Dataset entries:
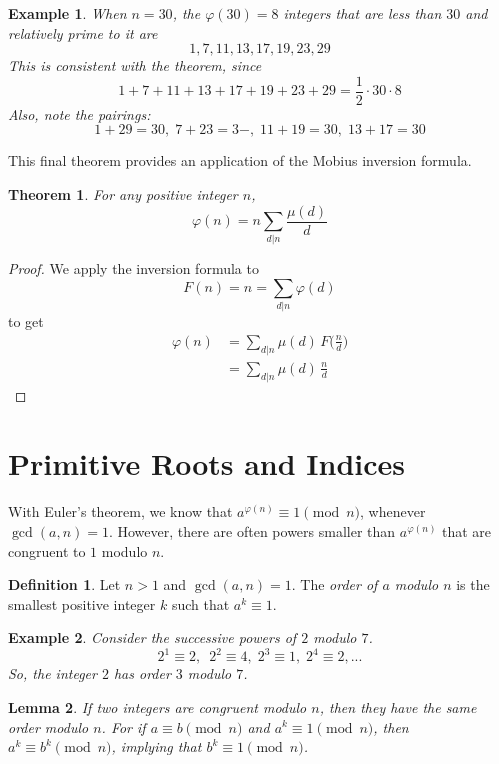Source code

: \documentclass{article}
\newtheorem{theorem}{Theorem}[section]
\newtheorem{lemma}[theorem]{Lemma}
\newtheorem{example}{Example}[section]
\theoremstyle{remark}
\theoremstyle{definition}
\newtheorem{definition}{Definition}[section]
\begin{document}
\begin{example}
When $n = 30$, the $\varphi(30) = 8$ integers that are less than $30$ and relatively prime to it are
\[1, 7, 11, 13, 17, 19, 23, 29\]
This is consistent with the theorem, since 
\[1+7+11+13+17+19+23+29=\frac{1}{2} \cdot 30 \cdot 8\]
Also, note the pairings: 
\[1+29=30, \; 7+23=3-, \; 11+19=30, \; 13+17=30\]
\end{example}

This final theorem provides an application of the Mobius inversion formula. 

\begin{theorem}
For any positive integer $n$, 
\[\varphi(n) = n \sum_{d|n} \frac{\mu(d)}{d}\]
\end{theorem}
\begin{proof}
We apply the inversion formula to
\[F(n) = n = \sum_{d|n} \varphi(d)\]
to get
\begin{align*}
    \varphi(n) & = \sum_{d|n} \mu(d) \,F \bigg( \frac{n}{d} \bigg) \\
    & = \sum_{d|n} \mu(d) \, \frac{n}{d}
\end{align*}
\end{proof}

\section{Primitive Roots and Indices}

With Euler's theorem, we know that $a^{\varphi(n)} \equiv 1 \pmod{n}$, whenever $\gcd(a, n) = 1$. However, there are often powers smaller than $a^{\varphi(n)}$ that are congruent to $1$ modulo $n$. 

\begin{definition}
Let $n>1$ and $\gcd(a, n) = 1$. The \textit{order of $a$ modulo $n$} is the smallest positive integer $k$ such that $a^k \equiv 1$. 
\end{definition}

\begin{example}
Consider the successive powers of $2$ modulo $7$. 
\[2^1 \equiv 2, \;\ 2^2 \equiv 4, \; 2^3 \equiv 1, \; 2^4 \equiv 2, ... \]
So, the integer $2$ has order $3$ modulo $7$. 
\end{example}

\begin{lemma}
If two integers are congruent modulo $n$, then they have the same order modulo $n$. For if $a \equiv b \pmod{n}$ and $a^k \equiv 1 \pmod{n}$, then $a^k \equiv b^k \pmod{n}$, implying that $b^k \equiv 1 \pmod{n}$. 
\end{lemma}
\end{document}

Problem description: Output the data above verbatim, pictures excluded.

Task output:
Source code

: \documentclass{article}
\newtheorem{theorem}{Theorem}[section]
\newtheorem{lemma}[theorem]{Lemma}
\newtheorem{example}{Example}[section]
\theoremstyle{remark}
\theoremstyle{definition}
\newtheorem{definition}{Definition}[section]
\begin{document}
\begin{example}
When $n = 30$, the $\varphi(30) = 8$ integers that are less than $30$ and relatively prime to it are
\[1, 7, 11, 13, 17, 19, 23, 29\]
This is consistent with the theorem, since 
\[1+7+11+13+17+19+23+29=\frac{1}{2} \cdot 30 \cdot 8\]
Also, note the pairings: 
\[1+29=30, \; 7+23=3-, \; 11+19=30, \; 13+17=30\]
\end{example}

This final theorem provides an application of the Mobius inversion formula. 

\begin{theorem}
For any positive integer $n$, 
\[\varphi(n) = n \sum_{d|n} \frac{\mu(d)}{d}\]
\end{theorem}
\begin{proof}
We apply the inversion formula to
\[F(n) = n = \sum_{d|n} \varphi(d)\]
to get
\begin{align*}
    \varphi(n) & = \sum_{d|n} \mu(d) \,F \bigg( \frac{n}{d} \bigg) \\
    & = \sum_{d|n} \mu(d) \, \frac{n}{d}
\end{align*}
\end{proof}

\section{Primitive Roots and Indices}

With Euler's theorem, we know that $a^{\varphi(n)} \equiv 1 \pmod{n}$, whenever $\gcd(a, n) = 1$. However, there are often powers smaller than $a^{\varphi(n)}$ that are congruent to $1$ modulo $n$. 

\begin{definition}
Let $n>1$ and $\gcd(a, n) = 1$. The \textit{order of $a$ modulo $n$} is the smallest positive integer $k$ such that $a^k \equiv 1$. 
\end{definition}

\begin{example}
Consider the successive powers of $2$ modulo $7$. 
\[2^1 \equiv 2, \;\ 2^2 \equiv 4, \; 2^3 \equiv 1, \; 2^4 \equiv 2, ... \]
So, the integer $2$ has order $3$ modulo $7$. 
\end{example}

\begin{lemma}
If two integers are congruent modulo $n$, then they have the same order modulo $n$. For if $a \equiv b \pmod{n}$ and $a^k \equiv 1 \pmod{n}$, then $a^k \equiv b^k \pmod{n}$, implying that $b^k \equiv 1 \pmod{n}$. 
\end{lemma}
\end{document}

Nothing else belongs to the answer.